You Can Take Big Steps When You Feel Safe

9 Nov 2022

Day 58 of #100Days feels like complex topics are being dropped in pretty fast. We tackle one:many data relationships and how to set them up in CoreData, using CoreData constraints and setting a merge policy to manage conflicts, and even the underscore to access the actual property inside a wrapped property struct (needed for dynamic filtering in a view).

I’ve mentioned before that I think Paul Hudson is an excellent teacher, and an example of this is that even though this was a day with a lot of challenging material, I’m not worried. I followed the discussion and tried the code, and more importantly I’m anticipating these new skills will be practiced in the next app, and probably shortly after I’ll be writing an app using them.

When learners feel safe and supported, they are comfortable taking bigger risks. This has the effect of growing their Zone of Proximal Development and allows faster learning.

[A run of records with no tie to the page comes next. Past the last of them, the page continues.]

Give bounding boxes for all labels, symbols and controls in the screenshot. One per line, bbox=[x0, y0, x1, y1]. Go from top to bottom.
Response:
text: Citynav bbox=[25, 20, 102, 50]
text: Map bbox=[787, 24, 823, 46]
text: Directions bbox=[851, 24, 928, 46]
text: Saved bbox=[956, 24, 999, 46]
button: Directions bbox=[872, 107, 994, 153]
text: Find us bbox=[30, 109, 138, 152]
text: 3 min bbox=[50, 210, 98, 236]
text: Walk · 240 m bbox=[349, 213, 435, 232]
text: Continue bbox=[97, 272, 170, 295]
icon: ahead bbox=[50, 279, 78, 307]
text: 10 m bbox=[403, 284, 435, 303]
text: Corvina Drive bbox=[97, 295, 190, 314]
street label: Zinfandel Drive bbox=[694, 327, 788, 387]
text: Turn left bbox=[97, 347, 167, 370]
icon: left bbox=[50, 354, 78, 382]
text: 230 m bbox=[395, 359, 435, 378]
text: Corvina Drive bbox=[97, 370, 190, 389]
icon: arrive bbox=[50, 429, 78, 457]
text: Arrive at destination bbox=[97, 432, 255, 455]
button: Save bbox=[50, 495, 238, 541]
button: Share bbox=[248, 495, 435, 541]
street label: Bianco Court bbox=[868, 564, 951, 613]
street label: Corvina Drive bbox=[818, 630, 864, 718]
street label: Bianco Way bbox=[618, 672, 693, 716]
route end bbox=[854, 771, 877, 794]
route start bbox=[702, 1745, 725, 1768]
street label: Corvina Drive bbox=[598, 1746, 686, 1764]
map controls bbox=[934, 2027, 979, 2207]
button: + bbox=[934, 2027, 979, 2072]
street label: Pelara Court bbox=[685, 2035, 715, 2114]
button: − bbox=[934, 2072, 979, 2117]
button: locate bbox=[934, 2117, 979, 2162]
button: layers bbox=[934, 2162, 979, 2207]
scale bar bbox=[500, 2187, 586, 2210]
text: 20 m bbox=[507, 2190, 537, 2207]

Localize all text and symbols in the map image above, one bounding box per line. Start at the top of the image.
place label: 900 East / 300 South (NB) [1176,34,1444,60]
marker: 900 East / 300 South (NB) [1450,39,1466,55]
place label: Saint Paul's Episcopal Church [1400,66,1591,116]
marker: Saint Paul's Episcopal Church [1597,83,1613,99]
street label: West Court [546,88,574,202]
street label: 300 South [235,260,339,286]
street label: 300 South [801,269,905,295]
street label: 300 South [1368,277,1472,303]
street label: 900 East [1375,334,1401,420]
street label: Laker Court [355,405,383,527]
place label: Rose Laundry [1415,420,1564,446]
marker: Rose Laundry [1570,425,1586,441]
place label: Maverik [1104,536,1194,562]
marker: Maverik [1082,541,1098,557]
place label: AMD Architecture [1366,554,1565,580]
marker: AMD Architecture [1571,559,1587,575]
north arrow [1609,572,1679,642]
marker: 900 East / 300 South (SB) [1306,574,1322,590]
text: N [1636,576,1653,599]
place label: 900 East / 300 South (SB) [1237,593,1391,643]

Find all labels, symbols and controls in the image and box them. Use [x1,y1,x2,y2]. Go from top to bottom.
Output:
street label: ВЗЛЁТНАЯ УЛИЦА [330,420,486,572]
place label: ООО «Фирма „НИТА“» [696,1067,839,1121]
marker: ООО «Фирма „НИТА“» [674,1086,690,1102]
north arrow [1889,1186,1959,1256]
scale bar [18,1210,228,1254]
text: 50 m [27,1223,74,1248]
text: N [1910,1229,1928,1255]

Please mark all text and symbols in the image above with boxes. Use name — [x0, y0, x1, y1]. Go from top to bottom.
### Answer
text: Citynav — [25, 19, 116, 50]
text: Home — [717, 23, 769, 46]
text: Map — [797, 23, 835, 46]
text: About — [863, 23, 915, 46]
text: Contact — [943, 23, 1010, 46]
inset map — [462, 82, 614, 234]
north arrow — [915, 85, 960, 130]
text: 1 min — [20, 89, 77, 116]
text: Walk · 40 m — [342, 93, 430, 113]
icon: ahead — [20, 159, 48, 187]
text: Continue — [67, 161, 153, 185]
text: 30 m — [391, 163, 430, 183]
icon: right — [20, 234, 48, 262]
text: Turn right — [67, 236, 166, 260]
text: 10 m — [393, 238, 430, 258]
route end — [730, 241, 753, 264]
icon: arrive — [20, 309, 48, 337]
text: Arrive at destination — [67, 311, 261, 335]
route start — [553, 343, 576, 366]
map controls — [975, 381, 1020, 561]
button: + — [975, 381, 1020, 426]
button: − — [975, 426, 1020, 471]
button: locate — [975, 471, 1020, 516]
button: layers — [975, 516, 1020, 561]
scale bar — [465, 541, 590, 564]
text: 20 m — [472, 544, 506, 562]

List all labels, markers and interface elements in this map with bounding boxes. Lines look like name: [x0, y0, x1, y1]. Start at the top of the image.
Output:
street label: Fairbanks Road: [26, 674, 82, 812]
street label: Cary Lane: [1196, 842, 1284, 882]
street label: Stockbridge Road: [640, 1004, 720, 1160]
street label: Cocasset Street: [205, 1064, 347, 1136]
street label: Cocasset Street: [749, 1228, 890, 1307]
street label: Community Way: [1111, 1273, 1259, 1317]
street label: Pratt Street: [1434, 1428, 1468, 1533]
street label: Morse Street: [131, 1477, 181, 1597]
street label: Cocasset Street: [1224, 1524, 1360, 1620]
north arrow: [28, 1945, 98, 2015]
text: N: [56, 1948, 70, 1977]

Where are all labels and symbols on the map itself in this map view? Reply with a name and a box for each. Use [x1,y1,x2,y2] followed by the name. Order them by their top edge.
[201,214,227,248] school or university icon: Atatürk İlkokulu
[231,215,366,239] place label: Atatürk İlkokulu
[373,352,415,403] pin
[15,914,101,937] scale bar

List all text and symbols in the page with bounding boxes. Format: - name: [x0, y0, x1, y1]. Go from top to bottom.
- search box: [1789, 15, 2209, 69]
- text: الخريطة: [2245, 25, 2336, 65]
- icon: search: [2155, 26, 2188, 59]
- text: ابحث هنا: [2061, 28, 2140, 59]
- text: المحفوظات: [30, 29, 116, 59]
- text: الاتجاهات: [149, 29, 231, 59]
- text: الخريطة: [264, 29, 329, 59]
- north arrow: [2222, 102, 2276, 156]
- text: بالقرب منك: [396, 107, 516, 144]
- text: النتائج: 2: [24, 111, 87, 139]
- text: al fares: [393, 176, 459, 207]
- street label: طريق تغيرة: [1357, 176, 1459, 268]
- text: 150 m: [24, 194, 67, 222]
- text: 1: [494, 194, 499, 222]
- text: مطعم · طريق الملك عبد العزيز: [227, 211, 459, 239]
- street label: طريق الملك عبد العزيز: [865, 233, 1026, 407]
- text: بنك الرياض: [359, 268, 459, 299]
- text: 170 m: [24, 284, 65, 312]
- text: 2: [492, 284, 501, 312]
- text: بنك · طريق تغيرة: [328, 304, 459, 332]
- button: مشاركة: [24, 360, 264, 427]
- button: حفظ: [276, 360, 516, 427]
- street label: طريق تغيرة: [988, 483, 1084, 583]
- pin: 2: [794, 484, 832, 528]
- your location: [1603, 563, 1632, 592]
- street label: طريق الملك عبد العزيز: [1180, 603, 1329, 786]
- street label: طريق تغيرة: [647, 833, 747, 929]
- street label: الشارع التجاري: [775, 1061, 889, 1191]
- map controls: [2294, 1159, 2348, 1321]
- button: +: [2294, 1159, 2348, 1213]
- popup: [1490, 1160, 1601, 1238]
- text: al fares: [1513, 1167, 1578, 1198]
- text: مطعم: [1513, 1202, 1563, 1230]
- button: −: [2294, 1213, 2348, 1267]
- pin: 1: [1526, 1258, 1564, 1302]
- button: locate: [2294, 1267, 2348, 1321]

Some of the complexity around CoreData relates to it’s pre-SwiftUI age - it has a lot of power, and does a lot for the developer but is full of non-intuitive bits. The rest of the complexity is really just related to it’s job - any object graph persistence that’s going to allow us to think of, and work with, our data as native objects is going to have to expose some of the complexity of what’s happening underneath in order to provide the flexibility needed. What’s not so evident in this implementation is Swifts progressive disclosure of complexity. It’s easy to imagine a modern rewrite of a more Swift-like object persistence framework being less scary.

Since CoreData is using SQLite underneath, an interesting question is what the same code would look like if you pulled in an SQLite library and handled things manually - to approach the same functionality - ie not refetching when a view is recreated if the data hasn’t changed, lazy list building etc. My guess is: a lot more complex.